That’s Not Bilbo! Eagle Tries To Snatch Kid
The above video popped up on Reddit, and it reminds us that our position at the top of the food chain is a tenuous one at best. The eagle really gets that kid off the ground, but I suspect he decided the potential meal was way too heavy and let him go. It's okay to laugh because nobody was hurt (and the Good Guy Cameraman actually tried to help). The slomo replay with the Chariots of Fire theme really makes the video.
Now, on to The Hobbit, in an attempt to tie this into something hit baity: many people complain, wondering why the Eagles don't bring Bilbo and the company of dwarfs all the way to The Lonely Mountain. These are the same people who wonder why the Eagles didn't just bring Frodo to Mordor in Lord of the Rings. One answer is: It wouldn't be much of a story if they did.

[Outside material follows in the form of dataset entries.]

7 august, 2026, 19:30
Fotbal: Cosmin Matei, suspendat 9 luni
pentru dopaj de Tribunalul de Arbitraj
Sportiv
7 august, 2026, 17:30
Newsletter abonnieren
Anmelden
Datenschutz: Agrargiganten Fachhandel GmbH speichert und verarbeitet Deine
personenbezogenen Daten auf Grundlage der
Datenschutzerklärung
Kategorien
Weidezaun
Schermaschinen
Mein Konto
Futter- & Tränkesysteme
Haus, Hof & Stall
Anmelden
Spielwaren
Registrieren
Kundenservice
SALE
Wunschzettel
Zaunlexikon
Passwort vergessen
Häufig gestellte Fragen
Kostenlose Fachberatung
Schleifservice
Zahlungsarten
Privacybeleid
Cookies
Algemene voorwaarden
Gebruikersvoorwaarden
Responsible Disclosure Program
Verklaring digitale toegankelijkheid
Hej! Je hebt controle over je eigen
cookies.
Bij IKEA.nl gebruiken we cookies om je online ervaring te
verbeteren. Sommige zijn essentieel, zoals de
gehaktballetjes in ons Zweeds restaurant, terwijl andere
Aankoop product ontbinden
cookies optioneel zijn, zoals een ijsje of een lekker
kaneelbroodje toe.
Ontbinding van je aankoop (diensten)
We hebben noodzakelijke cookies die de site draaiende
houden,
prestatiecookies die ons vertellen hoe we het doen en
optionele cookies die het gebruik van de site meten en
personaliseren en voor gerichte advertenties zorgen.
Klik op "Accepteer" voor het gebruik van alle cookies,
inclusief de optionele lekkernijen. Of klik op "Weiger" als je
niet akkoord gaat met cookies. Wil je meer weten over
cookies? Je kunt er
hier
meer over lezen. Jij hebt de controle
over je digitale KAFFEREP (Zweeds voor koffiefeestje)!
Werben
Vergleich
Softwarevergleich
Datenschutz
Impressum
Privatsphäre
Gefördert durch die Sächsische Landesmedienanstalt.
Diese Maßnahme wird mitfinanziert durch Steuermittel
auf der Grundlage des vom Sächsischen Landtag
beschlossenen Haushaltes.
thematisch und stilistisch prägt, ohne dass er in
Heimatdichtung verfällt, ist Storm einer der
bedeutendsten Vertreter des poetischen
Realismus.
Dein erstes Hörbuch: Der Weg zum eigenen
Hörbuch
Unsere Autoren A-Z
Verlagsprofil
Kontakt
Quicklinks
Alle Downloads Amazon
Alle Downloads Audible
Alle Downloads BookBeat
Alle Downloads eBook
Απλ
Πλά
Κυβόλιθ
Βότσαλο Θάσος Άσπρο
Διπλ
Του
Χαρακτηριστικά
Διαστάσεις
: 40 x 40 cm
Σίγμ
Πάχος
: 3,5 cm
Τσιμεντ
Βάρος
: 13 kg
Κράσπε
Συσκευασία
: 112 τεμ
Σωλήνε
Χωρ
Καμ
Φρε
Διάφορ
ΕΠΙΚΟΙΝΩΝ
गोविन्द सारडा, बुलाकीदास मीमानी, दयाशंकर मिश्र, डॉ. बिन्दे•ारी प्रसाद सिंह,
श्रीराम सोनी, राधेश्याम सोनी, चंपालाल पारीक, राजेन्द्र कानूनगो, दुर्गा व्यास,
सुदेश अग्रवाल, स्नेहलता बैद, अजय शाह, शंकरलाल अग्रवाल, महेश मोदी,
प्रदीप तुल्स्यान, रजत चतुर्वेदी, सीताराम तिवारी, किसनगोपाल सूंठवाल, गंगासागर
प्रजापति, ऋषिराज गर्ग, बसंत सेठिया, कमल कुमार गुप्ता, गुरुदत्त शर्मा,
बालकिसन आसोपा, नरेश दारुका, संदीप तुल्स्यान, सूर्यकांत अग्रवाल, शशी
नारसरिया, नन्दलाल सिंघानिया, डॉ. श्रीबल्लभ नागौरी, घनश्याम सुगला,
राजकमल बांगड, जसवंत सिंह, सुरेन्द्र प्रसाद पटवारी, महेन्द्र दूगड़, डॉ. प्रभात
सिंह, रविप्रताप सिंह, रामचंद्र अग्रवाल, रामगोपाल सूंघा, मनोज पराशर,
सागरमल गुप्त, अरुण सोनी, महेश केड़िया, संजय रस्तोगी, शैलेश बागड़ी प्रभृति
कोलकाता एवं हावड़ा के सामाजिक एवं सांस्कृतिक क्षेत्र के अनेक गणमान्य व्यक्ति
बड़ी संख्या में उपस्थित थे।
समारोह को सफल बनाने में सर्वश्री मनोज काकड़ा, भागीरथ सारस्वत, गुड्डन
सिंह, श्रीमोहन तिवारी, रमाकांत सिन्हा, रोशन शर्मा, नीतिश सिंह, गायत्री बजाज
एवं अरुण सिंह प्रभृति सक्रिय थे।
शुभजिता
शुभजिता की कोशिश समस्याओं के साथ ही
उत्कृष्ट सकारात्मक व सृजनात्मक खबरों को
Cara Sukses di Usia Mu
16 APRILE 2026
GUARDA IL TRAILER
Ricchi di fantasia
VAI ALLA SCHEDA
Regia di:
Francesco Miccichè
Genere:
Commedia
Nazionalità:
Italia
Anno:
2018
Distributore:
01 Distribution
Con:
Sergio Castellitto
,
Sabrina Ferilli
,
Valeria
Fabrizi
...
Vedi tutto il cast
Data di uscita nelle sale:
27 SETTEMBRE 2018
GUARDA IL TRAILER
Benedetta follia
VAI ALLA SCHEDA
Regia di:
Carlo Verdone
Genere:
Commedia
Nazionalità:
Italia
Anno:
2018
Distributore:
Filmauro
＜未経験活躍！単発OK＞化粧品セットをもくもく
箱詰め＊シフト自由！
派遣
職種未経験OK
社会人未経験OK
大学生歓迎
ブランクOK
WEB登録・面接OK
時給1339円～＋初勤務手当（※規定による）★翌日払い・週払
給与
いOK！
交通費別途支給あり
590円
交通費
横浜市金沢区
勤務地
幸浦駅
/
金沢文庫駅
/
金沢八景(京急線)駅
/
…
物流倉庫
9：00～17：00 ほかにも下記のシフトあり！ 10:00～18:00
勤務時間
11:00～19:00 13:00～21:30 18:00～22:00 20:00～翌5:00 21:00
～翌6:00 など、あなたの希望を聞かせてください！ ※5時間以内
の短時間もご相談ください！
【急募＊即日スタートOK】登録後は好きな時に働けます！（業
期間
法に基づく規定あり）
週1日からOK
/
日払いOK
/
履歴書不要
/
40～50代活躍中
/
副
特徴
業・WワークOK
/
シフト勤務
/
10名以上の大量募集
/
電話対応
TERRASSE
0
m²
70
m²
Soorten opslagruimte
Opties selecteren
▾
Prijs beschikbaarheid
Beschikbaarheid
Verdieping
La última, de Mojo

In fact an early attempt at adapting Lord of the Rings (led by none other than original fanboy Forrest J. Ackerman) met with Tolkien's anger when the script made the foot journey too simple by adding in more Eagles. In an angry, nitpicky letter to the producers, Tolkien said,
But would [the screenwriter] think that he had improved the effect of a film of, say, the ascent of Everest by introducing helicopters to take the climbers half way up...?
The other answer - the canon answer! - is that the Eagles are sentient beings. They aren't servants, they're helping. And they're helping as much as they're willing to help. They have no interest in The Lonely Mountain, but they're okay with lending their buddy Gandalf a hand. In Lord of the Rings using them wouldn't make much sense, as the Fellowship is trying to keep their mission a secret. And we know that Mordor's skies are guarded by Fell Beasts.
If we're going to get really geeky, Eagles aren't just sentient beings - they're avatars of the Valar, the gods of Middle-Earth. That's revealed in The Silmarillion and it means the Eagles intervene only when the gods will it. The gods wanted everybody to walk to Mordor.
Tolkien never thought Lord of the Rings should be made into a movie, largely because he thought fantasy doesn't work as drama. And this is why: the amorphous, sometimes illogical rules of fantasy become glaring plotholes when turned into films.